Menurut Mintarsih, dasar gugatan hanya bersumber pada kesaksian seorang sekretaris pribadi Purnomo, tanpa bukti pendukung lain. “Kesaksiannya menyebut saya kurang bekerja, tetapi tidak ada penjelasan atau bukti konkret,” ujarnya.
Dalam persidangan, Mintarsih menghadirkan lima saksi mantan karyawan bagian operasional dan administrasi yang menerangkan dirinya aktif mengelola berbagai aspek perusahaan, mulai dari sistem data, bengkel, pengelolaan suku cadang, hingga manajemen teknologi informasi.
Putusan Final dan Tambahan Ketentuan
Putusan Mahkamah Agung Republik Indonesia Nomor 2601K/Pdt/2015 tertanggal 21 Januari 2016 menguatkan amar putusan pengadilan sebelumnya dengan denda senilai Rp140 miliar. Putusan ini dinilai final. Namun, menurut Mintarsih, dalam praktiknya muncul sejumlah ketentuan tambahan dari tingkat pelaksana (eksekusi) yang memperluas cakupan amar putusan.
Salah satu ketentuan tambahan tersebut adalah pemanggilan ahli waris Mintarsih melalui surat teguran untuk pelaksanaan pembayaran denda, padahal ahli waris tidak tercantum dalam amar putusan Mahkamah Agung.

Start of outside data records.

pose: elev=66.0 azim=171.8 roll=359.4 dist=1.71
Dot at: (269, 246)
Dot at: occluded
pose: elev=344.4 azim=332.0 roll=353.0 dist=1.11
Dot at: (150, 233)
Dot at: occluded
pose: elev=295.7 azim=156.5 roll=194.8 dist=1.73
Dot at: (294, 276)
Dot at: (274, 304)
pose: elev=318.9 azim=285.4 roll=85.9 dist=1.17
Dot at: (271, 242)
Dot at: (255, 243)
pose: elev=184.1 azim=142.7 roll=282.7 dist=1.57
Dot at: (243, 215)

Selain itu, Ketua Pengadilan Negeri juga menerbitkan surat pemberitahuan pelaksanaan sita eksekusi, yang menurut Mintarsih dilakukan dalam waktu singkat tanpa proses musyawarah. Tanah yang dikuasai Mintarsih pun diblokir oleh Badan Pertanahan Nasional meskipun tidak ada putusan sita jaminan dalam perkara tersebut.

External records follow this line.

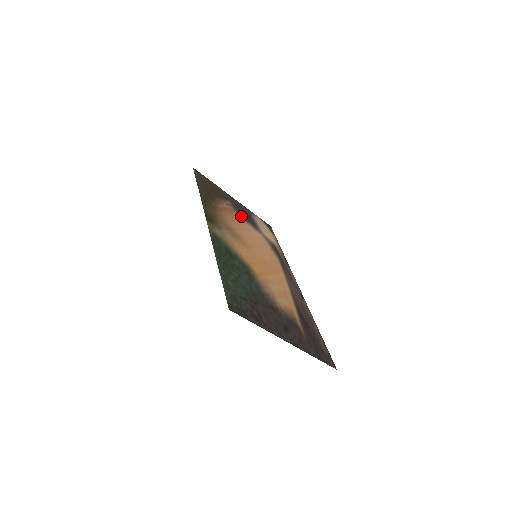
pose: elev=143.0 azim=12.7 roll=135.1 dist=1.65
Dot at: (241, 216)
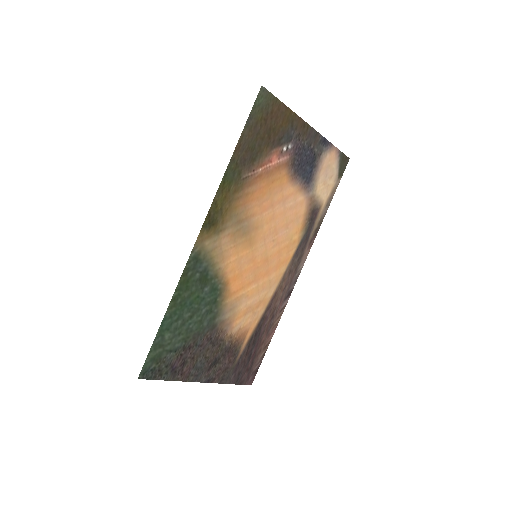
Dot at: (292, 171)
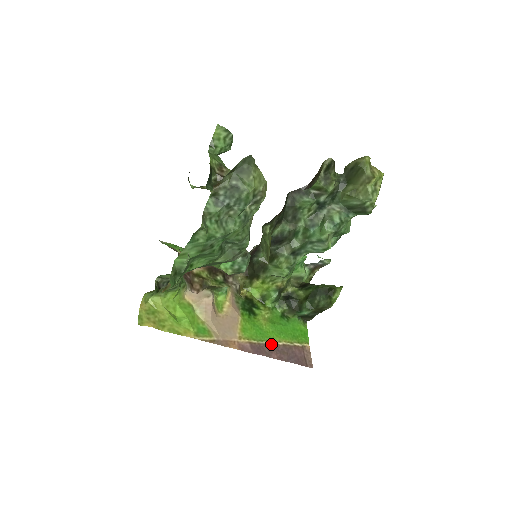
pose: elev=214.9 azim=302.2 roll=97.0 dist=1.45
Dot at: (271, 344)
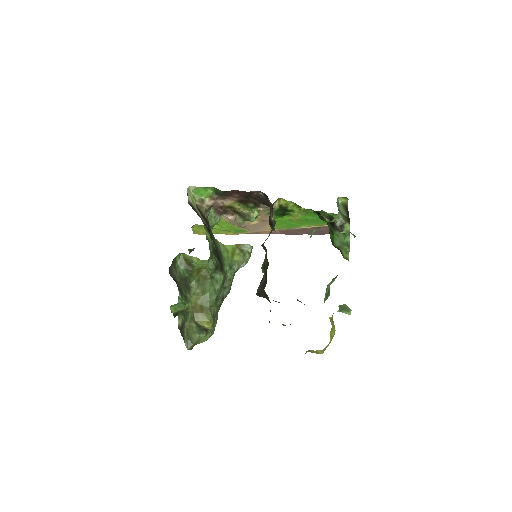
Dot at: (300, 229)
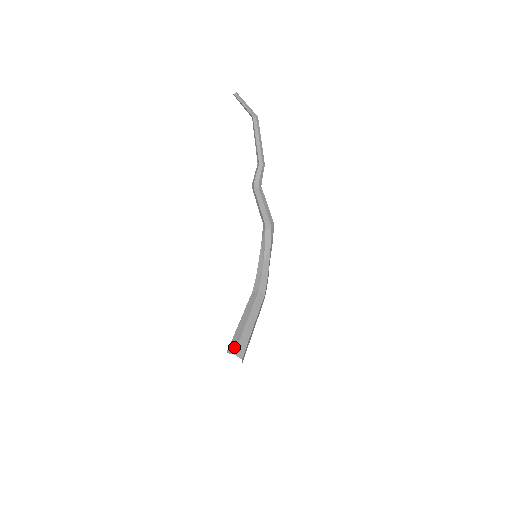
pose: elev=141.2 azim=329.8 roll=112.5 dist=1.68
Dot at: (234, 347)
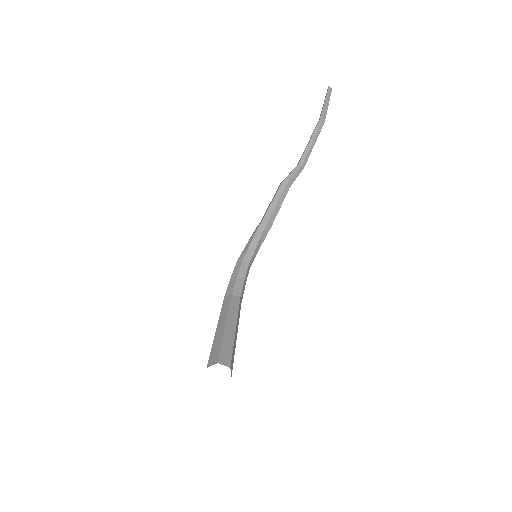
Dot at: (228, 358)
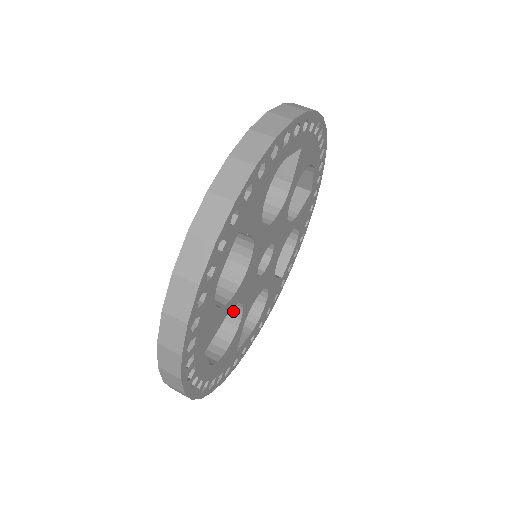
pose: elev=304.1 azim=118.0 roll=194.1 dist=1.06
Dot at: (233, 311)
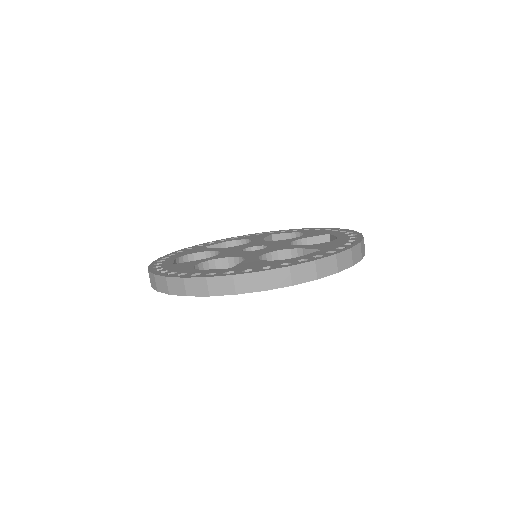
Dot at: occluded
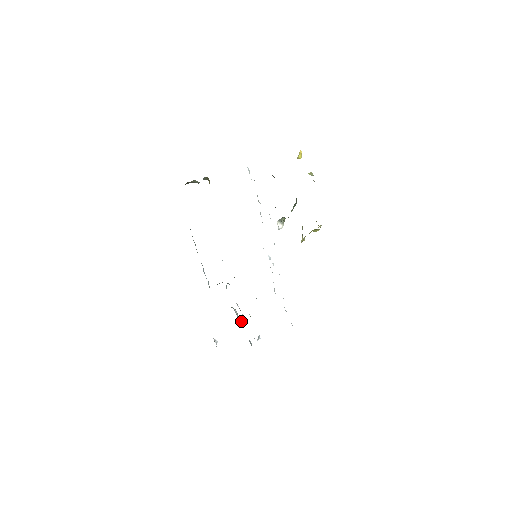
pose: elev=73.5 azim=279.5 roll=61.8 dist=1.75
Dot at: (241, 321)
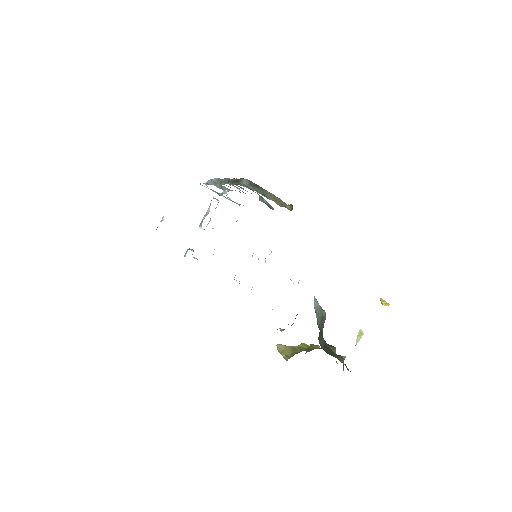
Dot at: (201, 226)
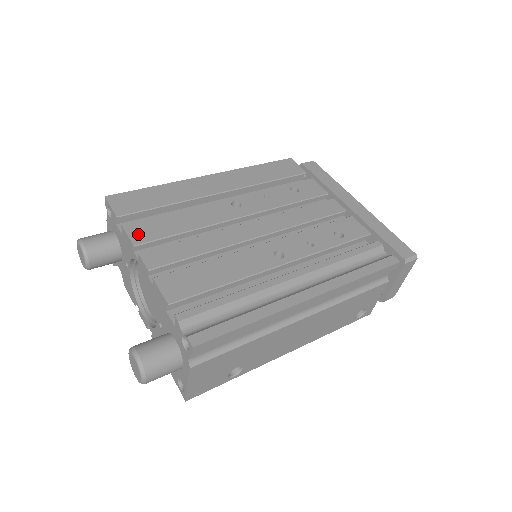
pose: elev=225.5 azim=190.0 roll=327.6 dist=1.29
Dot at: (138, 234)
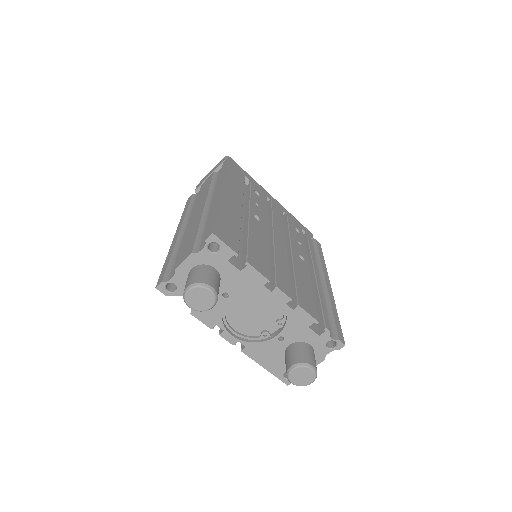
Dot at: (261, 268)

Gugatan Pencemaran Nama Baik
Mintarsih juga menyinggung adanya gugatan tambahan terkait dugaan pencemaran nama baik akibat pemberitaan media. Ia menegaskan bahwa ketentuan dalam Undang-Undang Nomor 40 Tahun 1999 tentang Pers telah mengatur hak jawab dan koreksi, sehingga pernyataan fakta di media tidak serta-merta dapat dijadikan dasar gugatan pencemaran.
Upaya Hukum Lanjutan
Saat ini, Mintarsih mengajukan Peninjauan Kembali (PK) terhadap putusan tersebut. Ia berharap para hakim agung dapat mempertimbangkan aspek keadilan dalam kasus ini.
“Bagaimana jika keluarga hakim mengalami hal serupa? Ini bukan sekadar perkara uang, tapi menyangkut masa depan keluarga,” ucapnya.